Kısa görev A. İklim Kanunu'na dair metne göre kanunda kaç terim tanımlanıyor?
Kısa görev B. İklim Kanunu'na dair metni son cümlesinin ardından sürdürün.
======== Sunulan metin ========
Muhalefet partileri, 'ticaret yasası' diye nitelendirdikleri kanuna neden karşı çıkıyor?
İklim değişikliğiyle mücadele ve uyuma ilişkin İklim Kanunu teklifi, Türkiye Büyük Millet Meclisi'nde (TBMM) kabul edilerek yasalaştı.
İktidardaki Adalet ve Kalkınma Partisi (AK Parti) tarafından TBMM'ye sunulan teklifin, sera gazı emisyonlarının azaltılmasını, iklim değişikliğine uyum faaliyetlerini, planlama ve uygulama araçlarını, gelirleri, izin ve denetim ve bunlara dair yasal ve kurumsal çerçevenin usul ve esaslarını içerdiği belirtiliyor.
Kanunda iklim hukukuyla ilgili, "İklim Adaleti", "İklim Finansmanı, "Net Sıfır Emisyon", "Adil geçiş," "Birincil piyasa," "Karbon Kredisi," "Denkleştirme," "Emisyon Ticaret Sistemi (ETS)," "Gömülü sera gazı emisyonları," "Gönüllü karbon piyasaları" gibi 39 terim tanımlanıyor.
Kanun uyarınca kamu kurum ve kuruluşlarıyla gerçek ve tüzel kişiler, kamu yararı gözetilerek alınacak tedbirlere ve düzenlemelere süresinde uymakla ve bunları uygulamakla yükümlü olacak.
Öte yandan muhalefet partileri, "doğa katliamına yasal kılıf" ve "ticaret yasası" diye nitelendirdikleri bu kanuna karşı çıkıyor.
İklim değişikliğiyle mücadele faaliyetleri neler olacak?
Kanunda ayrıca, iklim kriziyle mücadele başlığı altındaki faaliyetler de belirleniyor.
======== Verilen bilgiler ========
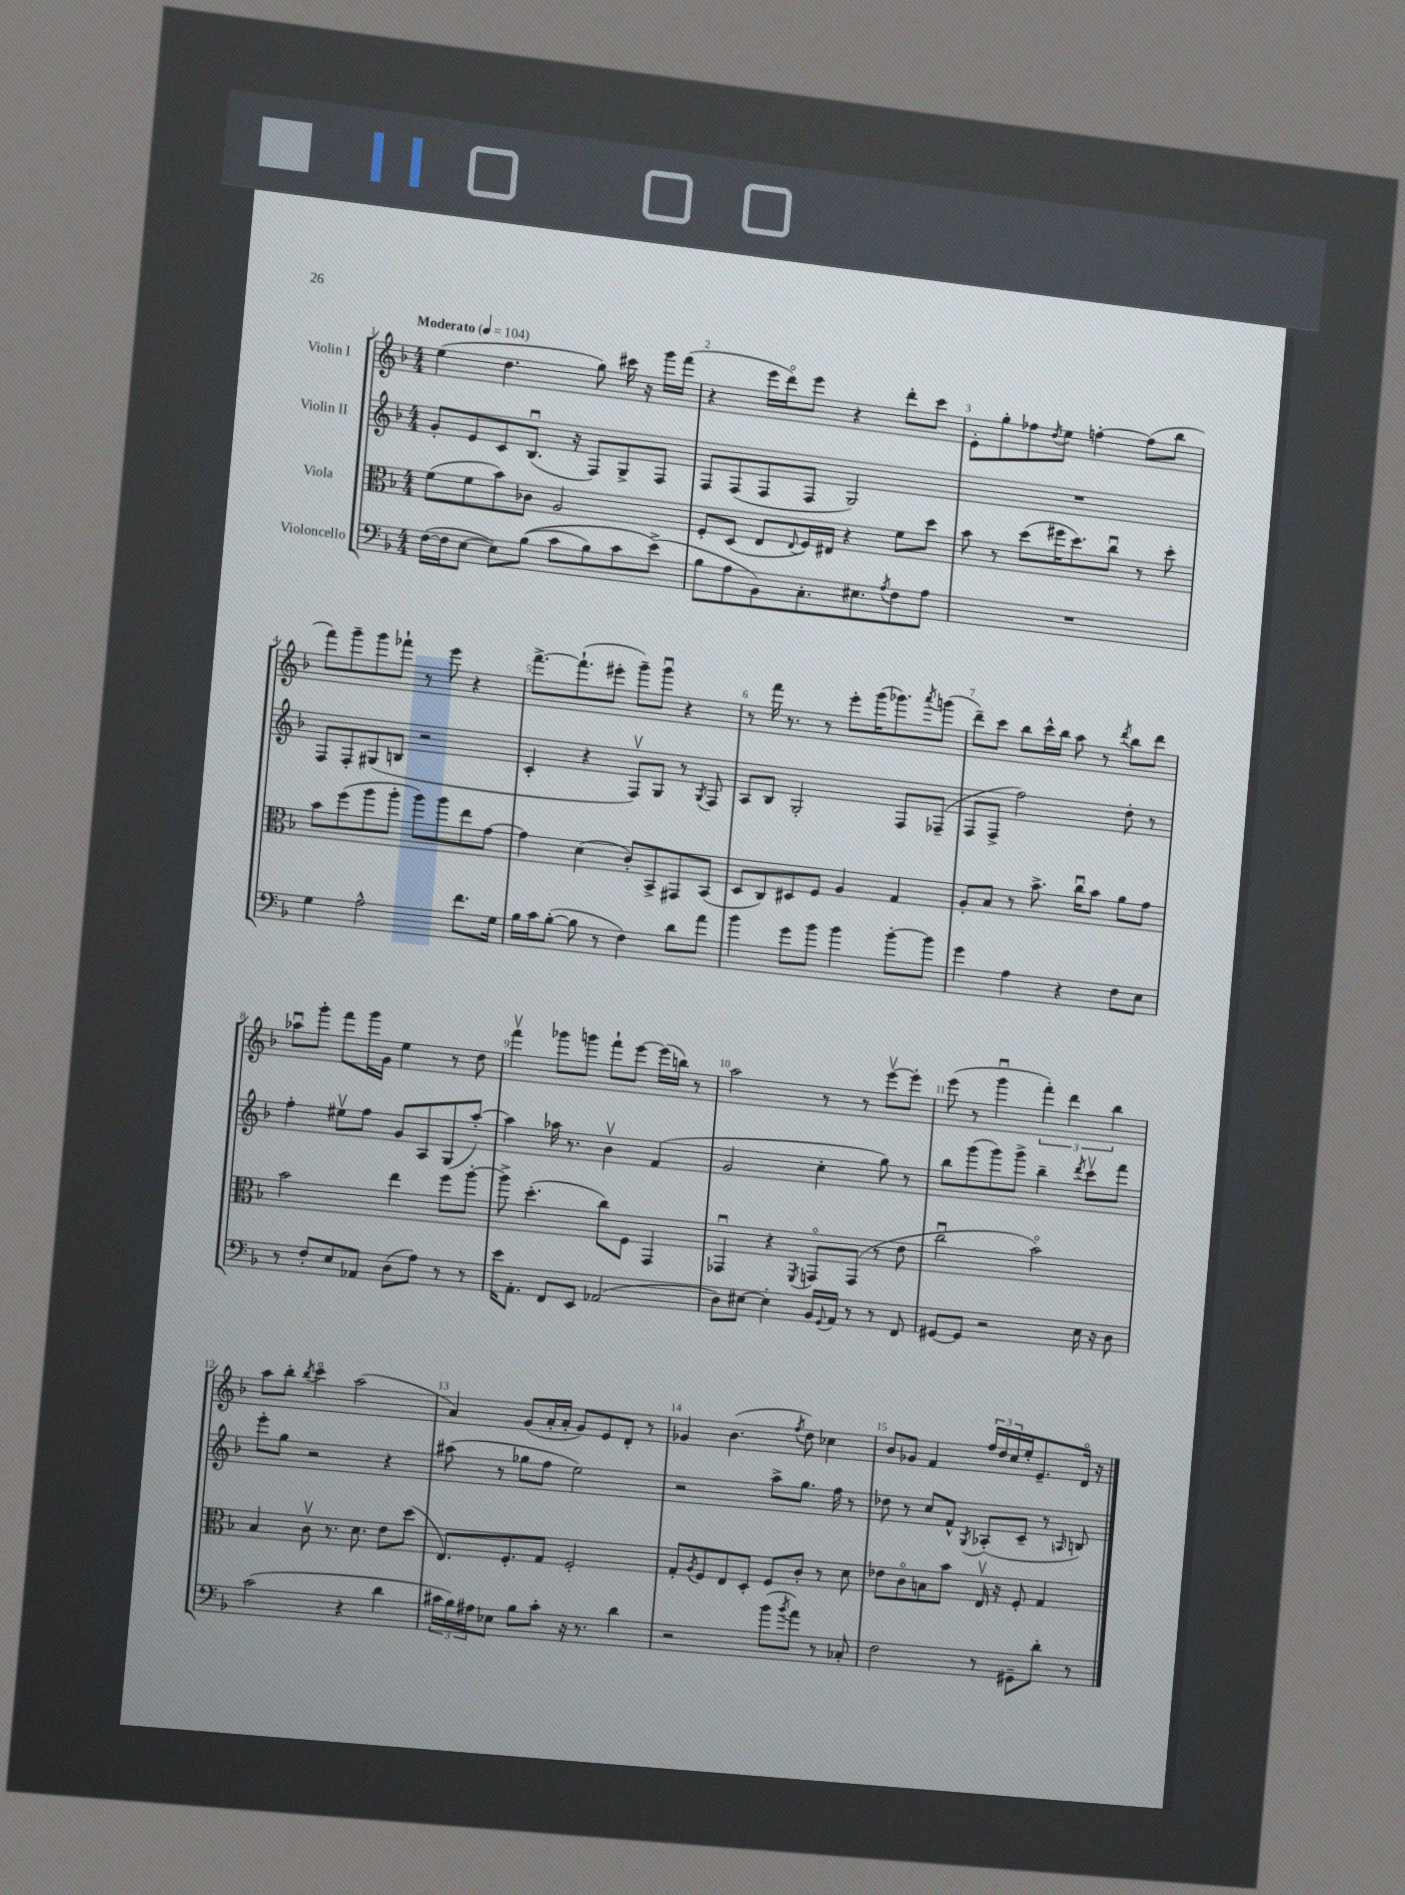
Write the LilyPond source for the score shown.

<<
\new StaffGroup <<
\new Staff = "s0" \with { instrumentName = "Violin I" } {
    \clef treble \key f \major \numericTimeSignature \time 4/4 \tempo "Moderato" 4 = 104
    e''4( d''4. g''8) cis'''16 r16 g'''16 f'''16( |
    r4 e'''16 d'''16\flageolet) e'''8 r4 d'''8-. c'''8 |
    e'8-. g''8-. fes''8 \acciaccatura { d''8 } e''8 f''4~-. f''8( bes''8 |
    f'''8) g'''8-- g'''8 fes'''8-! r8 e'''8 r4 |
    f'''8.~-> f'''8.-!( eis'''8-. g'''8--) g'''8\downbow r4 |
    r8 f'''16 r8. r8 e'''8-. g'''16( ges'''8.) \acciaccatura { a'''8 } g'''8( |
    d'''8--) c'''8 bes''8 c'''16-^ bes''16 a''8 r8 \acciaccatura { d'''8 } bes''8 d'''8 |
    aes''8\downbow g'''8-. f'''8 g'''16 g'16 e''4 r8 d''8 |
    f'''4\upbow ges'''8 g'''8 f'''8-! e'''8~ e'''16( b''16) r8 |
    a''2 r8 r8 e'''8~\upbow e'''8-. |
    e'''8( r8 g'''4\downbow \tuplet 3/2 { f'''4-.) d'''4 bes''4 } |
    a''8 bes''8-. \acciaccatura { bes''8 } c'''4\flageolet a''2( |
    a'4) g'8( a'16-. a'16-. g'8) e'8 d'8-. r8 |
    ges'4 bes'4.( \acciaccatura { f''8 } d''8) ces''4 |
    bes'8 ges'8 f'4 \tuplet 3/2 { f''16 d''16 c''16 } e''16-. e'8.-- d'16\flageolet r16 \bar "|." |
}
\new Staff = "s1" \with { instrumentName = "Violin II" } {
    \clef treble \key f \major \numericTimeSignature \time 4/4
    g'8-. e'8 c'8 bes8.\downbow( r16 f8) g8-> f8 |
    f8 f8( f8 f8 g2) |
    R1 |
    f8 f8-. gis8( b8 r2 |
    c'4-. r4 f8\upbow) g8 r8 \acciaccatura { g8 } f8 |
    a8 bes8 g2-. f8 fes8--( |
    f8 f8-> f''2) d''8-. r8 |
    f''4-. eis''8\upbow f''8 g'8 a8 g8( a''8~-.) |
    a''4 aes''16 r8. bes'4\upbow f'4( |
    g'2 c''4-. g''8) r8 |
    bes''8 g'''8( g'''8) g'''8-> bes''4-- \acciaccatura { d'''8 } c'''8\upbow f'''8 |
    e'''8-. g''8 r2 r4 |
    ais''8( r8 ges''8 f''8 e''2) |
    r2 a''8-> g''8. f''16 r8 |
    des''8 r8 c''8 f'8-^ \acciaccatura { g8 } aes8-.( c'8-- r8 \grace { a16 } b8) \bar "|." |
}
\new Staff = "s2" \with { instrumentName = "Viola" } {
    \clef alto \key f \major \numericTimeSignature \time 4/4
    f'8( f'8 bes'8) ces'8 a2 |
    f8-. d8( e8 \appoggiatura { e8 } f16) eis16 r4 f'8 d''8 |
    bes'8 r8 d''8( fis''16 d''8.) c''8\downbow r8 d''8-. |
    bes'8 f''8( a''8 a''8-. a''8) a''8 e''8 g'8~ |
    g'4 d'4( c'8-.) bes,8-> gis,8 bes,8( |
    d8 c8) dis8 f8 a4 g4 |
    a8-. bes8 r8 bes'8.-> c''16\downbow bes'8 a'8 g'8 |
    bes'2 e''4 f''8 a''8~-. |
    a''8-> d''4.-.( c''8) f8 g,4 |
    ges,4\downbow r4 \acciaccatura { f,8 } g,8\flageolet g,8( r8 e'8 |
    c''2\downbow bes'2\flageolet) |
    bes4 c'8\upbow r8. d'8. e'8 d''8( |
    e8.) f8.-. g8 f2-. |
    g8-. \acciaccatura { a8 } f8 e8 d8-. f8 c'8-. r8 d'8 |
    ees'8 c'8\flageolet b8 bes'8 e16\upbow r16 f8-. g4 \bar "|." |
}
\new Staff = "s3" \with { instrumentName = "Violoncello" } {
    \clef bass \key f \major \numericTimeSignature \time 4/4
    f16~( f16 e8~ e8) bes8(\( c'8 bes8) c'8 e'8->(\) |
    bes8 a8 bes,8) c8.-. eis8. \acciaccatura { a8 } f8 a8 |
    R1 |
    g4 a2-^ f'8. g16 |
    bes16 c'16 bes8~-.( bes8 r8 f4) d'8 a'8 |
    bes'4 g'8 bes'8 bes'4 bes'8~-. bes'8 |
    g'4 a4 r4 f8 e8 |
    r8 f8-. e8 aes,8 d8( a8) r8 r8 |
    e'16 a,8.-. f,8 e,8 aes,2( |
    d8) eis8~ eis4-. bes,16 \appoggiatura { g,8 } a,16 r8 r8 f,8 |
    gis,8~ gis,8 r2 e16 r16 d8 |
    c'2( r4 d'4 |
    \tuplet 3/2 { cis'16 bes16) ais16 } ees8 bes8 cis'8-. r16 r8. d'4 |
    r2 bes'8( \acciaccatura { bes'8 } a'8) r8 ces8-. |
    f2 r8 gis,8-- d'8-. r8 \bar "|." |
}
>>
>>
\layout { \context { \Score \override BarNumber.break-visibility = ##(#f #t #t) barNumberVisibility = #all-bar-numbers-visible } }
========
Görevin sonucu A. Kanunda 39 terim tanımlanıyor.

Görevin sonucu B.
Diken'in aktarımına göre, sera gazı emisyonları; Ulusal Katkı Beyanı, net sıfır emisyon hedefi ve İklim Değişikliği Başkanlığı’nca yayınlanan veya güncellenen strateji ve eylem planları doğrultusunda azaltılacak.
İklim değişikliğinin etkilerine karşı su kaynaklarının etkin yönetimini sağlamak için ise planlama araçları, ilgili kamu kurum ve kuruluşlarınca hazırlanacak ve çölleşme ve erozyonla mücadeleyle ağaçlandırma ve toprak muhafaza kapsamında orman dışı alanlarda oluşturulan yutak alanların net sıfır emisyon hedefi doğrultusunda sürdürülebilir yönetimi sağlanacak.
Tartışmaların odağındaki mekanizma: Karbon ticaret sistemi
Kanunda en çok konuşulan düzenleme ise emisyon ticareti mekanizmasının kurulmasının öngörülmesi. Bu mekanizmalar uluslararası alanda karbon ticareti diye bilinen bir döngünün parçası.
Karbon kredilerini bir "kirletme izni" diye tanımlamak mümkün. Bir azaltım projesiyle (örneğin ağaçlandırma ile bir yutak alan yaratarak veya güneş enerjisi yatırımıyla fosil yakıtların daha az kullanılmasını sağlayarak) atmosferden bir ton karbondioksit eksilten projeler, bir karbon kredisi üretmiş sayılıyor. Projelerin ürettiği bu krediler sera gazı emisyonları yüksek olan, yani fazlasıyla kirletici şirketler tarafından satın alınabiliyor. Böylelikle şirketler, sebep oldukları kirliliği bir ölçüde "dengelemiş" kabul ediliyor.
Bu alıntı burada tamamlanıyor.